As soon as Constantine was informed of the murder of his father, and that a rebel had assumed the purple in Sicily, he hastened thither in person to avenge his death, and extinguish the rebellion. To satisfy his vengeance, the patrician Justinian, a man of high character, compromised in the rebellion, was treated with great severity, and his son Germanus with a degree of inhumanity that would have been recorded by the clergy against Constans as an instance of the grossest barbarity. The return of the emperor to Constantinople was signalised by a singular sedition of the troops in Asia Minor. They marched towards the capital, and having encamped on the Asiatic shores of the Bosporus, demanded that Constantine should admit his two brothers, on whom he had conferred the rank of augustus, to an equal share in the public administration, in order that the Holy Trinity in heaven, which governs the spiritual world, might be represented by a human trinity, to govern the political empire of the Christians. The very proposal is a proof of the complete supremacy of the civil over the ecclesiastical authority, in the eyes of the people, and the strongest evidence, that in the public opinion of the age the emperor was regarded as the head of the church. Such reasoning as the rebels used could be rebutted by no arguments, and Constantine had energy enough to hang the leaders of the sedition, and sufficient moderation not to molest his brothers. But several years later, either from increased suspicions or from some intrigues on their part, he deprived them of the rank of augustus, and condemned them to have their noses cut off (681 A.D.). Theophanes[d] says that the brothers of Constantine IV lost their noses in 669, but were not deprived of the imperial title until 681.
SARACEN WARS AND SIEGE OF CONSTANTINOPLE (672 A.D.)
[672-678 A.D.]
The great object of the imperial policy at this period was to oppose the progress of the Mohammedans. Constans had succeeded in arresting their conquests, but Constantine soon found that they would give the empire no rest unless he could secure it by his victories. He had hardly quitted Sicily to return to Constantinople, before an Arab expedition from Alexandria invaded the island and stormed the city of Syracuse, and, after plundering the treasures accumulated by Constans, immediately abandoned the place. In Africa the war was continued with various success, but the Christians were not long left without any succours from Constantine, while Moawyah supplied the Saracens with strong reinforcements. In spite of the courage and enthusiasm of the Mohammedans, the native Christian population maintained their ground with firmness, and carried on the war with such vigour that in the year 676 a native African leader, who commanded the united forces of the Romans and Berbers, captured the newly founded city of Kairowan, which at a subsequent period became renowned as the capital of the Fatimite caliphs.

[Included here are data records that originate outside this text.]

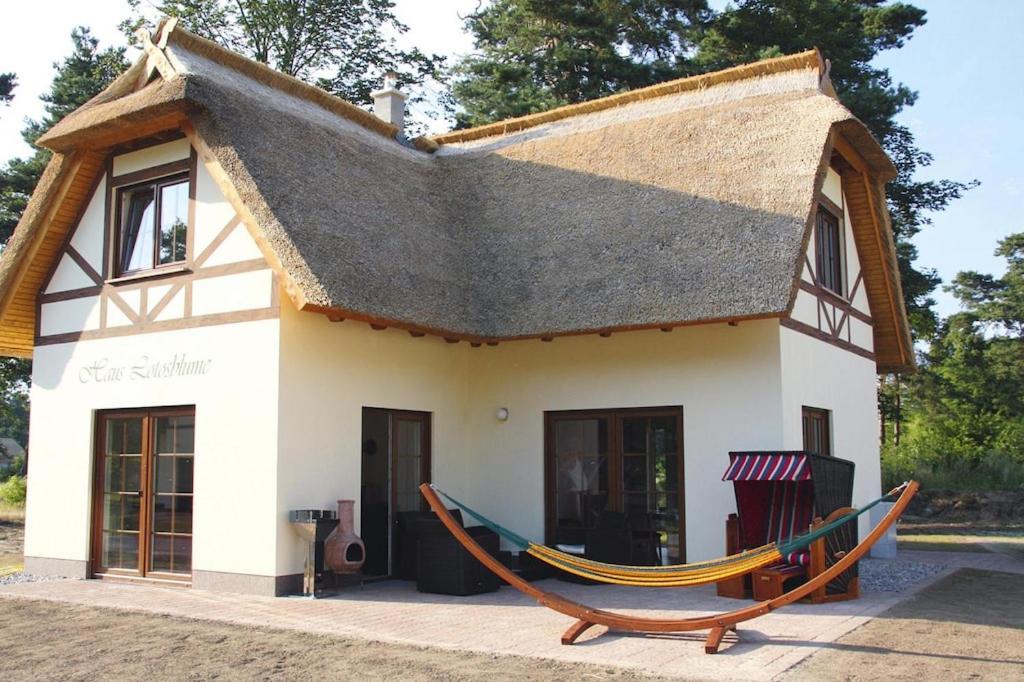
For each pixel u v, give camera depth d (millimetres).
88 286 11141
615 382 11273
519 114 23125
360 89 25469
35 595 9359
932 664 6086
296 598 9055
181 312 10188
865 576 10703
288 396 9398
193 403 9930
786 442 10227
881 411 32750
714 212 10711
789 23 22547
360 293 9297
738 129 12016
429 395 11602
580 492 11516
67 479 10992
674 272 10203
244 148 9648
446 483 11812
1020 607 8445
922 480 24656
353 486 10164
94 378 10891
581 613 7031
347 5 24797
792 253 9625
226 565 9477
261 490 9289
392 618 8016
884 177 13023
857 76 22766
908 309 25125
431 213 12578
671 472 10883
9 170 23188
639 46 25109
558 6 23938
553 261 11406
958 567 11742
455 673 5984
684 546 10625
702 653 6496
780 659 6262
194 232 10219
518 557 11562
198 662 6402
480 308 11188
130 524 10469
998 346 34062
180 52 11422
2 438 59594
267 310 9477
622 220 11438
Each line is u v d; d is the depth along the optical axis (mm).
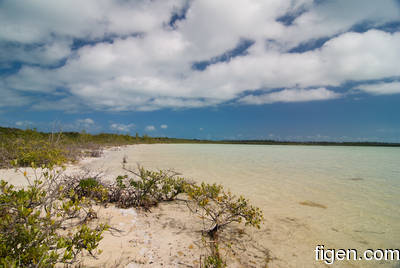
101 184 4402
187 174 8180
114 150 19797
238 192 5828
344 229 3693
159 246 2805
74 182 4332
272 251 2949
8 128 13641
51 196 2418
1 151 7672
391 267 2631
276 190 6137
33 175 5859
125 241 2770
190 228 3479
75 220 3002
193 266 2441
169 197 5070
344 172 9656
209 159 14008
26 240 1795
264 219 4043
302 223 3900
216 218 3469
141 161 11812
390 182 7500
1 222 1924
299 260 2756
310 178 8047
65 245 1891
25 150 7816
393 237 3426
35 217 1936
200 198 4531
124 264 2275
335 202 5152
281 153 22109
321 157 17656
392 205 4953
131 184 4527
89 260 2236
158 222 3600
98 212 3514
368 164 12969
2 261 1481
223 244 3064
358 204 5012
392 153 25156
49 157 7766
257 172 9109
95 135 28812
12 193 2184
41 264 1644
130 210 3918
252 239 3275
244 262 2664
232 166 10805
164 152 19719
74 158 9953
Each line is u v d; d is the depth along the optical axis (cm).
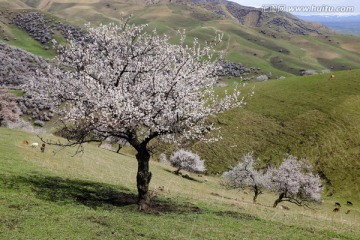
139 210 1972
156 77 2014
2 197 1731
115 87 1919
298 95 9969
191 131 2097
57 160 3606
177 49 2075
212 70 2142
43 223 1493
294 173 4822
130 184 3122
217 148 8362
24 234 1353
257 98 10150
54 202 1830
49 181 2362
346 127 8400
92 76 2022
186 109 2072
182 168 6669
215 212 2191
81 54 1980
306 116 9006
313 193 4741
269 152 8169
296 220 2302
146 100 1970
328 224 2314
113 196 2295
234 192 5641
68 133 1977
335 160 7719
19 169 2533
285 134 8562
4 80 12875
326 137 8244
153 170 5488
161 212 2008
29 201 1752
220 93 10269
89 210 1791
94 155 4928
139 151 2033
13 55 15575
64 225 1513
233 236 1712
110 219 1694
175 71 2066
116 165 4691
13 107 7456
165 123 2059
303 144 8206
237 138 8644
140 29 2070
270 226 2000
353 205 6375
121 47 2033
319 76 10938
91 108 1933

Saracenic metal work Brazier
The ambition of the caliph Moawyah induced him to aspire at the conquest of the Roman Empire; and the military organisation of the Arabian power, which enabled the caliph to direct the whole resources of his dominions to any single object of conquest, seemed to promise success to the enterprise. A powerful expedition was sent to besiege Constantinople. The time required for the preparation of such an armament did not enable the Saracens to arrive at the Bosporus without passing a winter on the coast of Asia Minor; and on their arrival in the spring of the year 672, they found that the emperor had made every preparation for defence. Their forces, however, were so numerous that they were sufficient to invest Constantinople by sea and land. The troops occupied the whole of the land side of the triangle on which the city is constructed, while the fleet effectually blockaded the port.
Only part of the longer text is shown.